Medical Treatment for Fibroid Tumors
The growth of fibroid tumors is estrogen-dependent. Thus, when a woman enters the menopause and stops producing female hormones, fibroids tend to shrink in size. Conditions that mimic menopause can also reduce the size of fibroid tumors. The most common of these is treatment with a medication such as leuprolide acetate (Lupron), which shut off the communication of the brain with the ovaries, preventing hormone production. However, this type of medication can only be taken for a limited period (usually 6 months) and once the medication is stopped the fibroids will usually regain their original size within a few months. The medication is therefore only a “temporary fix”; used mostly to decrease the size of large fibroids in order to make their ultimate surgical removal easier or to help a woman bridge the gap until spontaneous menopause sets in. For the majority of women there is no major benefit from Lupron therapy prior to surgery.

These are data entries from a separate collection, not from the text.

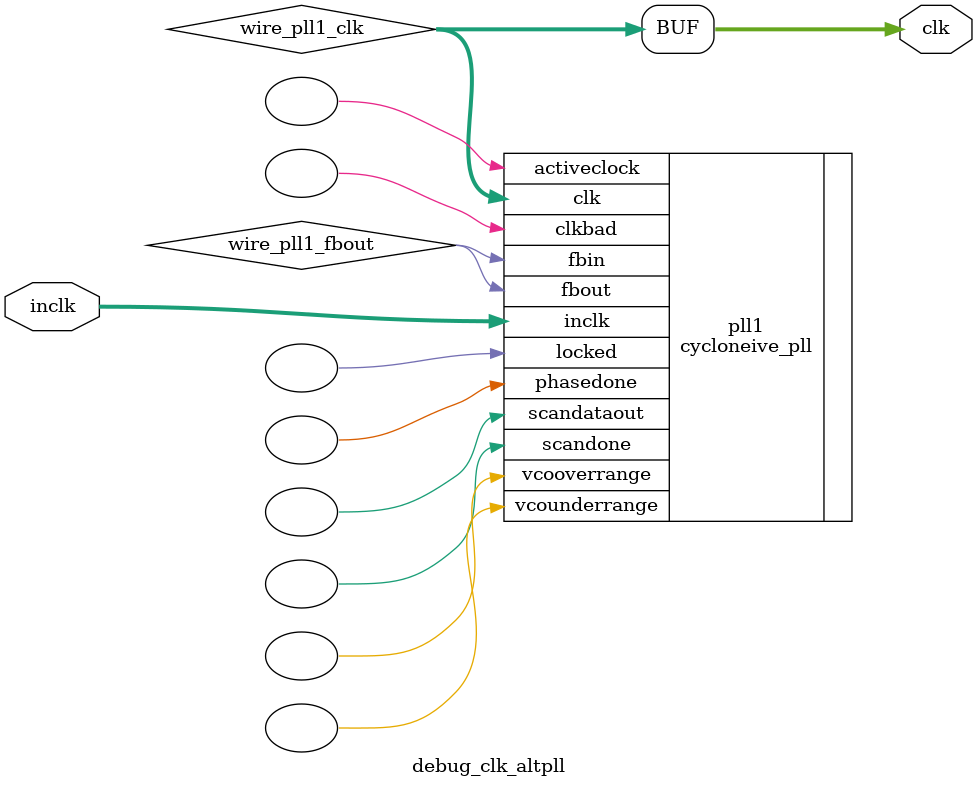
<source format=v>






//synthesis_resources = cycloneive_pll 1 
//synopsys translate_off
`timescale 1 ps / 1 ps
//synopsys translate_on
module  debug_clk_altpll
	( 
	clk,
	inclk) /* synthesis synthesis_clearbox=1 */;
	output   [4:0]  clk;
	input   [1:0]  inclk;
`ifndef ALTERA_RESERVED_QIS
// synopsys translate_off
`endif
	tri0   [1:0]  inclk;
`ifndef ALTERA_RESERVED_QIS
// synopsys translate_on
`endif

	wire  [4:0]   wire_pll1_clk;
	wire  wire_pll1_fbout;

	cycloneive_pll   pll1
	( 
	.activeclock(),
	.clk(wire_pll1_clk),
	.clkbad(),
	.fbin(wire_pll1_fbout),
	.fbout(wire_pll1_fbout),
	.inclk(inclk),
	.locked(),
	.phasedone(),
	.scandataout(),
	.scandone(),
	.vcooverrange(),
	.vcounderrange()
	`ifndef FORMAL_VERIFICATION
	// synopsys translate_off
	`endif
	,
	.areset(1'b0),
	.clkswitch(1'b0),
	.configupdate(1'b0),
	.pfdena(1'b1),
	.phasecounterselect({3{1'b0}}),
	.phasestep(1'b0),
	.phaseupdown(1'b0),
	.scanclk(1'b0),
	.scanclkena(1'b1),
	.scandata(1'b0)
	`ifndef FORMAL_VERIFICATION
	// synopsys translate_on
	`endif
	);
	defparam
		pll1.bandwidth_type = "auto",
		pll1.clk0_divide_by = 50,
		pll1.clk0_duty_cycle = 50,
		pll1.clk0_multiply_by = 1,
		pll1.clk0_phase_shift = "0",
		pll1.compensate_clock = "clk0",
		pll1.inclk0_input_frequency = 20000,
		pll1.operation_mode = "normal",
		pll1.pll_type = "auto",
		pll1.lpm_type = "cycloneive_pll";
	assign
		clk = {wire_pll1_clk[4:0]};
endmodule //debug_clk_altpll
//VALID FILE

</source>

Embolization of Fibroid Tumors
Embolization is a procedure in which small particles are injected into the arteries of the fibroid under radiological guidance to shut off the blood supply to the fibroids, in the hope that they will shrink. Embolization is relatively new to the field of gynecology and may have potential adverse effects on future fertility. Currently, embolization is not a recommended therapy for fibroids in women who still wish to conceive. It may be considered as an option for the treatment of fibroids in women who do not desire future fertility or have completed child bearing.
Malignant Change in Fibroids
Fibroids rarely undergo malignant change. The reported incidence is less than 1 : 2000. Fibroids usually grow very slowly (over a number of years). However, when growth occurs rapidly over a month or two, especially in older women who have large fibroids, it should raise the suspicion of this very rare but extremely serious complication.